- EXTRACTED TEXT
--------------------------------

The Olympics are over, and the U.S. sports pages were full of the news that the U.S. athletes won more medals than any other nation. Quite an accomplishment, huh?
Well, not really. The U.S. is an awfully big country—the third biggest in the world, with about 293 million residents at last count. So with 103 medals, that makes about 1 medal for every 2.8 million people. Adjusting for population, Canada did slightly better than the U.S.: 1 medal for every 2.7 million people.
Both nations were in the middle of the pack. Of the nations that participated in the Olympics, 75 won medals. Person for person, the U.S. haul ranked 40th, Canada’s 38th.
The real winner of the Olympic games was…wait for it…the Bahamas. The island nation pulled in just 2 medals—a gold and a bronze—but has a population of less than 300,000. That gives the country a medal for every 150,000 residents, making the Bahamas about 19 times as athletic, person for person, as the U.S. and Canada.

--------------------------------

- WHAT TO DO
a – Please answer these questions about the Olympic medal article above, one line each, marked as the questions are:
(i) How many medals did the U.S. win?
(ii) How many nations that took part in the Olympics won medals?
(iii) Which medals did the Bahamas win?
b – For each statement below, decide whether the Olympic medal article agrees with it. Answer yes or no, and quote the words from the article that settle it.
(i) The U.S. is the third biggest country in the world.
(ii) Canada's per-person ranking was 40th.
(iii) The Bahamas has more than 300,000 residents.
c – Resume the Olympic medal article after its last sentence.

--------------------------------

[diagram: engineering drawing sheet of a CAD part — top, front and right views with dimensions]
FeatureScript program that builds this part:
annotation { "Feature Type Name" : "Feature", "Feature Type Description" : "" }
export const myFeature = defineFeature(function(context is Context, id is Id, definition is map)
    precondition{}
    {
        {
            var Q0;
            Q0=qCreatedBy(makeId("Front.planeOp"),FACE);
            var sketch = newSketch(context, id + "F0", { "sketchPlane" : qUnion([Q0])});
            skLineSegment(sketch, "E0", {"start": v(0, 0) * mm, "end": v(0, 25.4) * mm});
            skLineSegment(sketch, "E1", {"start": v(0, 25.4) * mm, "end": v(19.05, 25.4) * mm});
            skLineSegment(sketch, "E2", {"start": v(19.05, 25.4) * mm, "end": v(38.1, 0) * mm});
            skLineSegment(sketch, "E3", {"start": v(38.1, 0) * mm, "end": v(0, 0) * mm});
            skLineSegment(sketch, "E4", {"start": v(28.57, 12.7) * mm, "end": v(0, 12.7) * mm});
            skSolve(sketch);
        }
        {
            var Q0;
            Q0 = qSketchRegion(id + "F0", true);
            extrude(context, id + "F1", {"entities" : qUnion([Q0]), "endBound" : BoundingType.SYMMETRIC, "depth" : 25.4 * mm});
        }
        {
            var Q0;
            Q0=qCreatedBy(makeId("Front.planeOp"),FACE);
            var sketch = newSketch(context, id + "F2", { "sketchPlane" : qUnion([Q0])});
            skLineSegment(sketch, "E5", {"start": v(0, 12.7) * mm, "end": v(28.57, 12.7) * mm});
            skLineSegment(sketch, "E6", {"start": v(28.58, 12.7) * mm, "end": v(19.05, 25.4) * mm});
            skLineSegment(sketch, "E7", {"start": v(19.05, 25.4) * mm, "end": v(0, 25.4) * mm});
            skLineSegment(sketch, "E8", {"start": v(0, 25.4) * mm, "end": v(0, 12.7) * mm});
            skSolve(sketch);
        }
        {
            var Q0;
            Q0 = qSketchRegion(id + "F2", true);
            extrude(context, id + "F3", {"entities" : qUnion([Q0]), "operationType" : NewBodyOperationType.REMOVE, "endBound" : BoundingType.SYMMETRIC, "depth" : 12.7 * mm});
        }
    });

--------------------------------

- RESULTS IN ORDER
a –
(i) 103
(ii) 75
(iii) A gold and a bronze

b –
(i) Yes: "the third biggest in the world"
(ii) No: "the U.S. haul ranked 40th, Canada’s 38th"
(iii) No: "has a population of less than 300,000"

c –
Australia won the silver in the medals-per-capita Olympics, and Cuba just edged out Estonia for the bronze. China, which pulled in the third largest medal haul, was close to the bottom in medals per capita; though India, with just one silver medal for its 1.1 billion residents, was the real cellar-dweller.
None of this should take anything away from U.S. or Canadian athletes. I just thought it was an interesting example of a widely reported statistic in the mainstream media that, on closer examination, is almost meaningless. So the next time you read about the Dow Jones or the Consumer Confidence Index in the business pages, just think “Olympic medal count.”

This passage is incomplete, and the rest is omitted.